Com presença maior do público nas arquibancadas e ausência total de qualquer chances de chuva, a Acadêmicos do Tatuapé entrou na avenida pra realizar o seu último ensaio técnico antes do desfile oficial. Assim como nas últimas passagens pelo Anhembi, a agremiação demonstrou domínio no quesito de harmonia, evolução, mestre-sala e porta-bandeira e comissão de frente.

“É um indício de um ensaio técnico melhor que os outros, mas eu continuo esperando que a gente faça ainda melhor no dia primeiro, a gente precisa se superar ainda mais. Foi muito bom hoje, mas a gente tem que superar, fazer melhor ainda sexta-feira que vem e fazer o melhor desfile de nossas vidas”, prometeu o presidente Eduardo.

Evolução

O que causava dores de cabeça para os dirigentes da escola foi resolvido com maestria na noite. A entrada da bateria no recuo beirou a perfeição e não gerou problemas pra escola. A escola traz um andar padrão e uniforme do começo ao fim do desfile, e com preenchimento total das laterais. Assim como a agremiação anterior, a Tatuapé também separa suas alas com camisetas específicas e com o nome do que representa. Os integrantes da harmonia se destacam, todos demonstram estar ligados e atentos a cada eventual erro que possa ocorrer dentro das alas. Facilmente é encontrado eles no canto corrigindo e alertando os foliões. A postura de atenção é tão presente na comunidade, que até os próprios colegas de ala se corrigem.

“Graças a Deus hoje correu tudo bem aos nossos olhos, os componentes estavam alegres, felizes e soltos. Alguns detalhes que tínhamos que corrigir dos últimos ensaios conseguimos hoje”, destaca o diretor de carnaval Edu Sambista.

Samba-Enredo

O desempenho do intérprete Celsinho Mody mais uma vez beirou a perfeição e empolgou o ensaio. O cantor mantém sua característica de valorizar o canto da escola . O time de cordas também continua com arranjos ousados, porém foi notado uma cautela maior e uso em trechos específicos. Os cavacos e violões seguiram dando sustentação.
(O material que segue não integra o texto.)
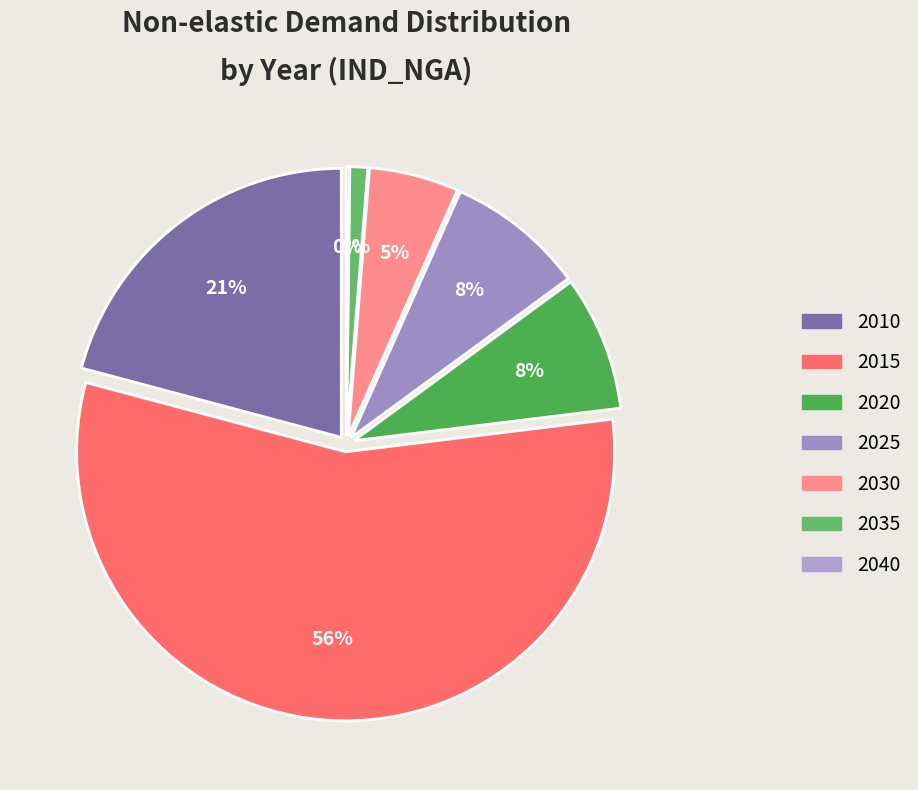

True or false: intermediate accounts for 30% of the total.

False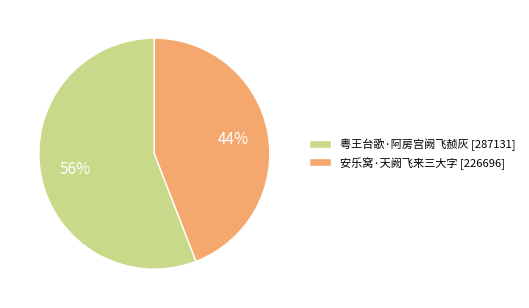

Is it true that 粤王台歌·阿房宫阙飞赪灰 is 56% of the pie?

True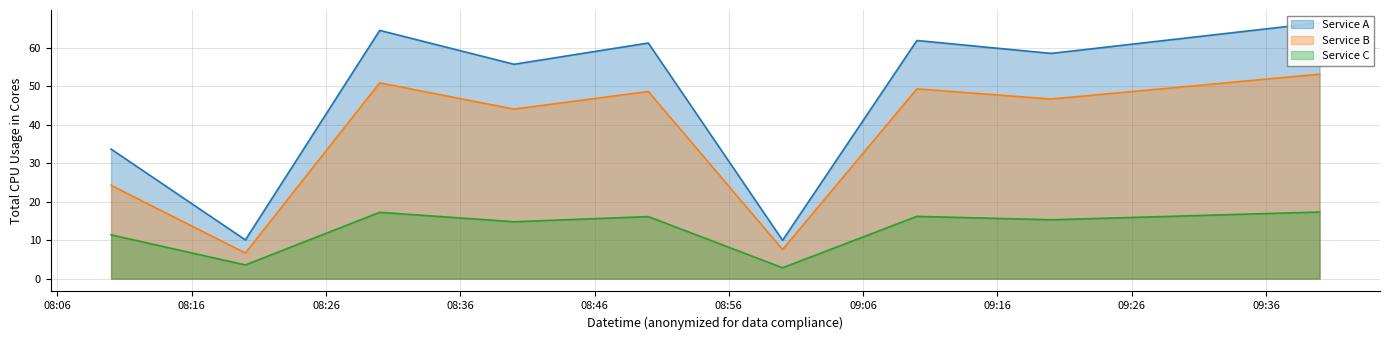

At how many categories does at least one series exceed 31?

8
“Esse último ensaio foi o que mais acertamos. Nós tivemos erros nos primeiros que sabíamos que tínhamos que consertar, e nesse terceiro conseguimos executar tudo o que planejamos. A gente fecha esse terceiro ensaio com sabor de dever cumprido”, aponta o vice-presidente Erivelto.

Comissão de Frente

Os bailarinos trouxeram o mesmo costeiro do último técnico, assim como o traje todo branco. A ala traz passos minuciosos e sem exageros de informações. A comissão de frente preenche uma parte considerável da avenida e se destacam pelo sincronismo.

Mestre-Sala e Porta-Bandeira

O primeiro casal da Acadêmicos do Tatuapé, Diego e Jussara, mais uma vez cativou pela simplicidade e pelo carisma. Ambos optaram por um traje amarelo e mais leve. A dança tem pontos que casam com a bateria. Diego e Jussara demonstraram ótimo sincronismo, principalmente em frente à torre 04.

Bateria

A bateria Qualidade Especial, do mestre Higor, deu boa sustentação pra escola sem abdicar das bossas e apagões. Um destaque positivo ficou por conta dos (as) ritmistas do naipe de chocalhos. Todos trouxeram diferentes fantasias que representavam guerreiros, como médicos, doutores, policiais, professores, faxineiras, entre outros. Durante o maior apagão, todos os ritmistas levantam o braço direito com o punho fechado. Na passagem em frente à torre do último jurado do quesito, a bateria valorizou a sustentação.

“Na verdade esse último ensaio técnico nós tivemos mais uma crescente. A gente tinha planejado de fazer os três ensaios um melhor que o outro, e agora é fazer um desfile melhor que os ensaios e orar pra que tudo dê certo”, destaca o mestre de bateria Higor.

Harmonia

A escola cantou forte e mostrou uniformidade entre as alas em grande parte, mesmo durante os extensos apagões. O padrão é mantido praticamente em todos os setores. Cada componente passa a sensação que sabe onde a bateria vai realizar os apagões e cantam com mais euforia.